══ Data extract
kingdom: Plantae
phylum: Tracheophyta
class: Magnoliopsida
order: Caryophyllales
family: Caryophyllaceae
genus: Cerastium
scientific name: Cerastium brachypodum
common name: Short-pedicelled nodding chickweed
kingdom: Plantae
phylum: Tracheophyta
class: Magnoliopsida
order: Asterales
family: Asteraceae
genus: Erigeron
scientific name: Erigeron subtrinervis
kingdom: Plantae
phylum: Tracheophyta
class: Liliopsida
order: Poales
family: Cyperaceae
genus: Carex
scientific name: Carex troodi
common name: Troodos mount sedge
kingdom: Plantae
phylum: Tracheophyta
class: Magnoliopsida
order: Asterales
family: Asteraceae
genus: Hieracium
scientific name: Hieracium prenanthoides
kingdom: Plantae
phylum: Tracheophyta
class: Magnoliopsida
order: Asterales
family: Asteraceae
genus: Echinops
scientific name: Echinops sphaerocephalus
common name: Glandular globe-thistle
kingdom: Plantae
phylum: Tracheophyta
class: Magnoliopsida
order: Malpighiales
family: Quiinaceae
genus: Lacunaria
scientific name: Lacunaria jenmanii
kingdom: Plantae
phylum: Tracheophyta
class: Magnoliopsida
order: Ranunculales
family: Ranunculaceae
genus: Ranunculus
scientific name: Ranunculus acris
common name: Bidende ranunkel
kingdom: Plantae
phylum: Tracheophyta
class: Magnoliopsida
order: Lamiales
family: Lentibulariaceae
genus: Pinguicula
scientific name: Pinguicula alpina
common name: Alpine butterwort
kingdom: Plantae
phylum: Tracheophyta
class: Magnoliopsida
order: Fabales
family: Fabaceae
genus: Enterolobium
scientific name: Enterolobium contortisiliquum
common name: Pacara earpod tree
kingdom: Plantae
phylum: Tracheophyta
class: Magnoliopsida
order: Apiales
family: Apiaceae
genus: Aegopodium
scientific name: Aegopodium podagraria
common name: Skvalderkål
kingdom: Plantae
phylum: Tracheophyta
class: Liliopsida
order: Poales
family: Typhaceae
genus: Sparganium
════
Brief → Render every line of the listing above as a numbered list, omitting any blank lines.

Written answer →
1. kingdom: Plantae
2. phylum: Tracheophyta
3. class: Magnoliopsida
4. order: Caryophyllales
5. family: Caryophyllaceae
6. genus: Cerastium
7. scientific name: Cerastium brachypodum
8. common name: Short-pedicelled nodding chickweed
9. kingdom: Plantae
10. phylum: Tracheophyta
11. class: Magnoliopsida
12. order: Asterales
13. family: Asteraceae
14. genus: Erigeron
15. scientific name: Erigeron subtrinervis
16. kingdom: Plantae
17. phylum: Tracheophyta
18. class: Liliopsida
19. order: Poales
20. family: Cyperaceae
21. genus: Carex
22. scientific name: Carex troodi
23. common name: Troodos mount sedge
24. kingdom: Plantae
25. phylum: Tracheophyta
26. class: Magnoliopsida
27. order: Asterales
28. family: Asteraceae
29. genus: Hieracium
30. scientific name: Hieracium prenanthoides
31. kingdom: Plantae
32. phylum: Tracheophyta
33. class: Magnoliopsida
34. order: Asterales
35. family: Asteraceae
36. genus: Echinops
37. scientific name: Echinops sphaerocephalus
38. common name: Glandular globe-thistle
39. kingdom: Plantae
40. phylum: Tracheophyta
41. class: Magnoliopsida
42. order: Malpighiales
43. family: Quiinaceae
44. genus: Lacunaria
45. scientific name: Lacunaria jenmanii
46. kingdom: Plantae
47. phylum: Tracheophyta
48. class: Magnoliopsida
49. order: Ranunculales
50. family: Ranunculaceae
51. genus: Ranunculus
52. scientific name: Ranunculus acris
53. common name: Bidende ranunkel
54. kingdom: Plantae
55. phylum: Tracheophyta
56. class: Magnoliopsida
57. order: Lamiales
58. family: Lentibulariaceae
59. genus: Pinguicula
60. scientific name: Pinguicula alpina
61. common name: Alpine butterwort
62. kingdom: Plantae
63. phylum: Tracheophyta
64. class: Magnoliopsida
65. order: Fabales
66. family: Fabaceae
67. genus: Enterolobium
68. scientific name: Enterolobium contortisiliquum
69. common name: Pacara earpod tree
70. kingdom: Plantae
71. phylum: Tracheophyta
72. class: Magnoliopsida
73. order: Apiales
74. family: Apiaceae
75. genus: Aegopodium
76. scientific name: Aegopodium podagraria
77. common name: Skvalderkål
78. kingdom: Plantae
79. phylum: Tracheophyta
80. class: Liliopsida
81. order: Poales
82. family: Typhaceae
83. genus: Sparganium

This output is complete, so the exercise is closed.